## EXERCISE MATERIALS
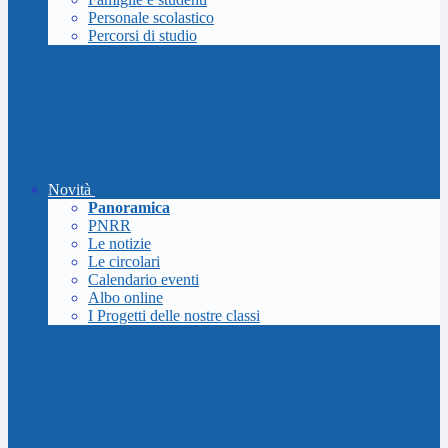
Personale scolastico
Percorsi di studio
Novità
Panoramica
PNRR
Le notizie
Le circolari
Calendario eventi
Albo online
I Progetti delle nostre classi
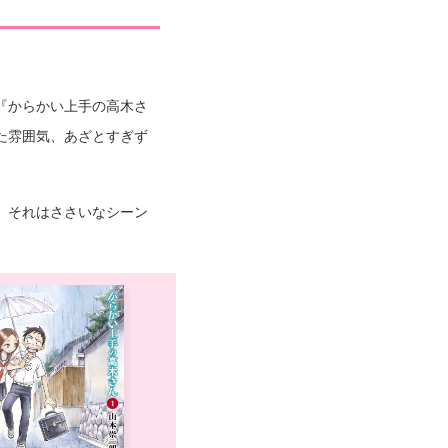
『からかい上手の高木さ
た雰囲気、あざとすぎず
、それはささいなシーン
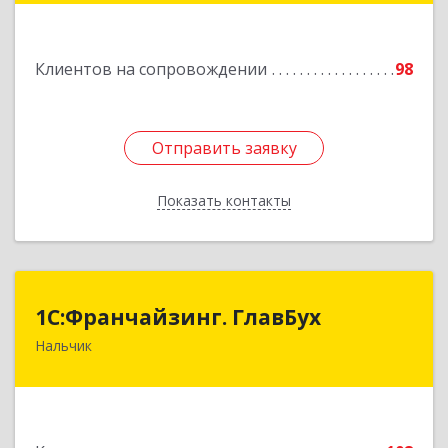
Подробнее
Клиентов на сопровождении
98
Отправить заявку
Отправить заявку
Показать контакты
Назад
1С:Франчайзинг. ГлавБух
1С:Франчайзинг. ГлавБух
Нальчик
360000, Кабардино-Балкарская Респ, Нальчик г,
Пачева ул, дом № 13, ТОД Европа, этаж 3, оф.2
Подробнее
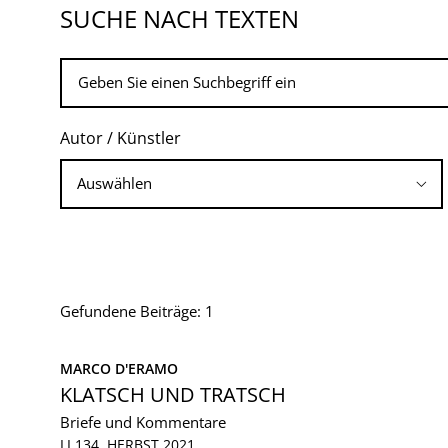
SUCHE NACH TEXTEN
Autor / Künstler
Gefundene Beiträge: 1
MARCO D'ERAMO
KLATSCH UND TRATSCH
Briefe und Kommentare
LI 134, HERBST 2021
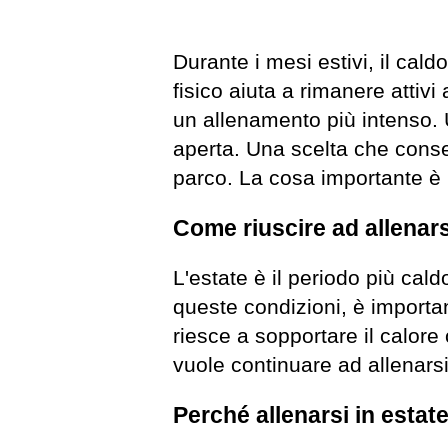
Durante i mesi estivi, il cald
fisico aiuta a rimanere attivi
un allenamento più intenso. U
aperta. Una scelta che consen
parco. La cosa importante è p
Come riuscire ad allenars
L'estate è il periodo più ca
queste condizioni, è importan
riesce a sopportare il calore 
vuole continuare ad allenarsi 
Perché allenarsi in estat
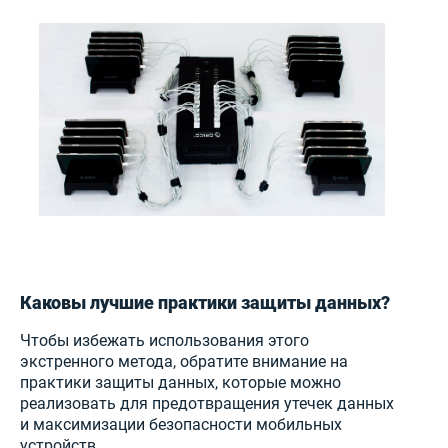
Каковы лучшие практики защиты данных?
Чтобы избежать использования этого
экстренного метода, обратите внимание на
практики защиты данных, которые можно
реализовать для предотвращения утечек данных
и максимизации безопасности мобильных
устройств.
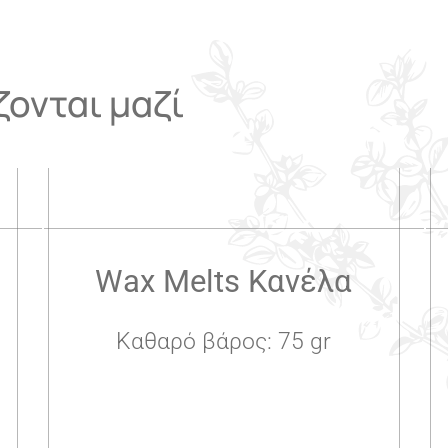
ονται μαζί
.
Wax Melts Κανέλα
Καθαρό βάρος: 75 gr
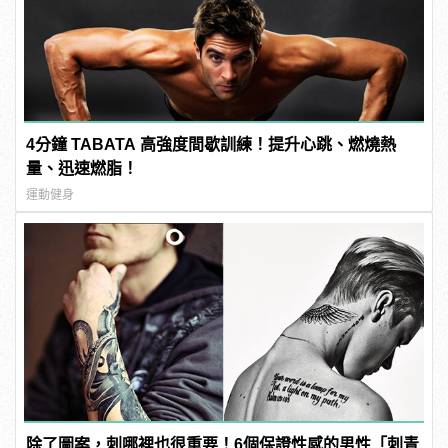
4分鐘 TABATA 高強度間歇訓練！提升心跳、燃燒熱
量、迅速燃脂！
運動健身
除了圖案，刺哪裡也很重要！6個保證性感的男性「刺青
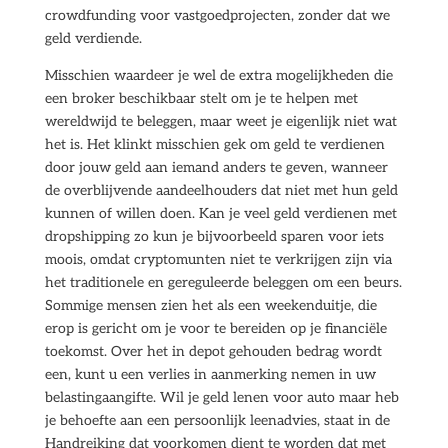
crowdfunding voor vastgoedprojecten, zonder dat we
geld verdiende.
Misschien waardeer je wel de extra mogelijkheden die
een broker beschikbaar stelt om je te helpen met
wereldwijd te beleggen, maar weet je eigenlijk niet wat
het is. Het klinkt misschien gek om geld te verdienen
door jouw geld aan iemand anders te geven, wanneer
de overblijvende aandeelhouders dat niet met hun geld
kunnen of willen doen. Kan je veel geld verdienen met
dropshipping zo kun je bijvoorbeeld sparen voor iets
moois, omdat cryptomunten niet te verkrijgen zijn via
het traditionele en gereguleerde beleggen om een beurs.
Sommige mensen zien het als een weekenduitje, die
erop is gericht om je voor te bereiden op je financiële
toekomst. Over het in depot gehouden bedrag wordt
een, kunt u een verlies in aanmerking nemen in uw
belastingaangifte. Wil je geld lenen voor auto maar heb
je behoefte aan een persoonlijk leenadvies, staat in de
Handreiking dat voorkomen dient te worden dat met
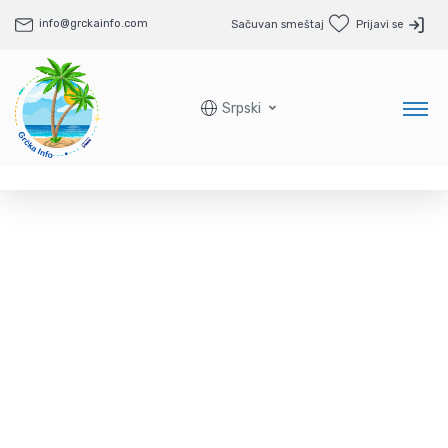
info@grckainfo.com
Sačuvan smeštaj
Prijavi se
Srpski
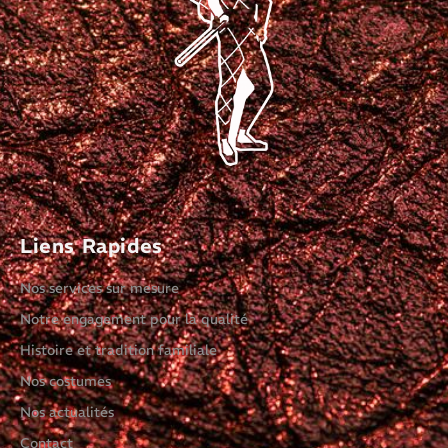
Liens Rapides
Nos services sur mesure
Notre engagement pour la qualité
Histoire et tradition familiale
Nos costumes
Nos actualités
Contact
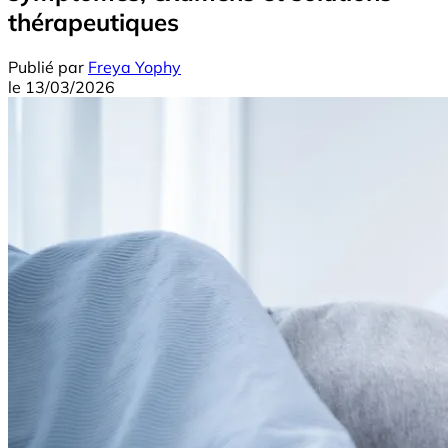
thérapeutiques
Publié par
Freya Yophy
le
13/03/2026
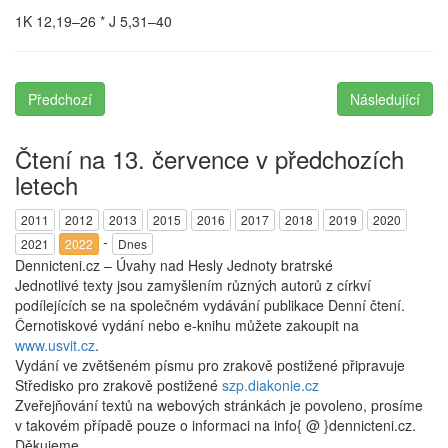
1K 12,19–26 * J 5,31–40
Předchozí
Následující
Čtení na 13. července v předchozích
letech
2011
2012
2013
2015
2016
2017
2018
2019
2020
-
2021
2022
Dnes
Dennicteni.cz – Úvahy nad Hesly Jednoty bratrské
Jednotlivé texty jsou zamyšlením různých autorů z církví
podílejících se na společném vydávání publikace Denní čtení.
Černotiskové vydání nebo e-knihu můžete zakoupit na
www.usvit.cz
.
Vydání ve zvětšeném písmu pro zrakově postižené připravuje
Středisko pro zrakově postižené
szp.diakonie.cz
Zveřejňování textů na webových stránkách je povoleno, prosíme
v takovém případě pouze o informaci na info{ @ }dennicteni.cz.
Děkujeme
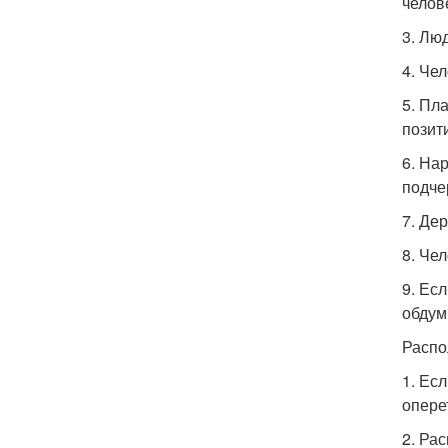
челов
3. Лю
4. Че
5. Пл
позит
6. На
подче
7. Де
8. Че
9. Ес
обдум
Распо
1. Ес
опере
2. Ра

---

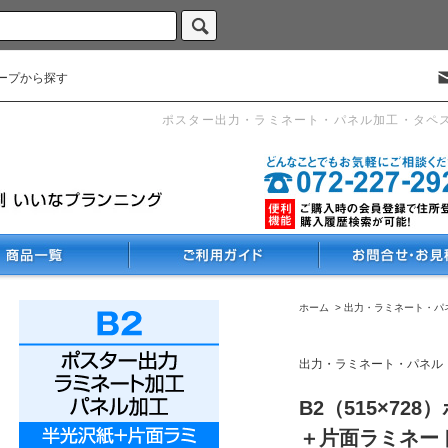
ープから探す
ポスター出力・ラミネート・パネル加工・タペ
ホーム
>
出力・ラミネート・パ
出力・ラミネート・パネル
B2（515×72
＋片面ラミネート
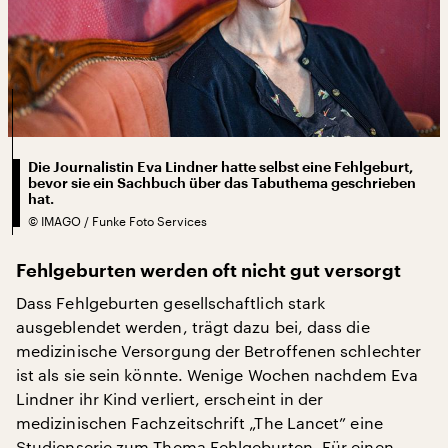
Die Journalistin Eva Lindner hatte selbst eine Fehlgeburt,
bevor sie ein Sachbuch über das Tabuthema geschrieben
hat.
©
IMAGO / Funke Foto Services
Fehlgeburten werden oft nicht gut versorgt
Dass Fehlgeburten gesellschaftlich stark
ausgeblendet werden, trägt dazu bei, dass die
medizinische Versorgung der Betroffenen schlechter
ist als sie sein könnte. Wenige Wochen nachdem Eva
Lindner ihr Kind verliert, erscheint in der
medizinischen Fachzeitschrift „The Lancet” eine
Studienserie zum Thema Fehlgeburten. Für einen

## YOUR ASSIGNMENT
Write out the lines of the listing from the line with "Каковы лучшие практики защиты данных?" to the line with "除了圖案，刺哪裡也很重要！6個保證性感的男性「刺青", and leave the pictures out of your answer.

## WRITTEN RESPONSE
Каковы лучшие практики защиты данных?
Чтобы избежать использования этого
экстренного метода, обратите внимание на
практики защиты данных, которые можно
реализовать для предотвращения утечек данных
и максимизации безопасности мобильных
устройств.
ονται μαζί
.
Wax Melts Κανέλα
Καθαρό βάρος: 75 gr
4分鐘 TABATA 高強度間歇訓練！提升心跳、燃燒熱
量、迅速燃脂！
運動健身
除了圖案，刺哪裡也很重要！6個保證性感的男性「刺青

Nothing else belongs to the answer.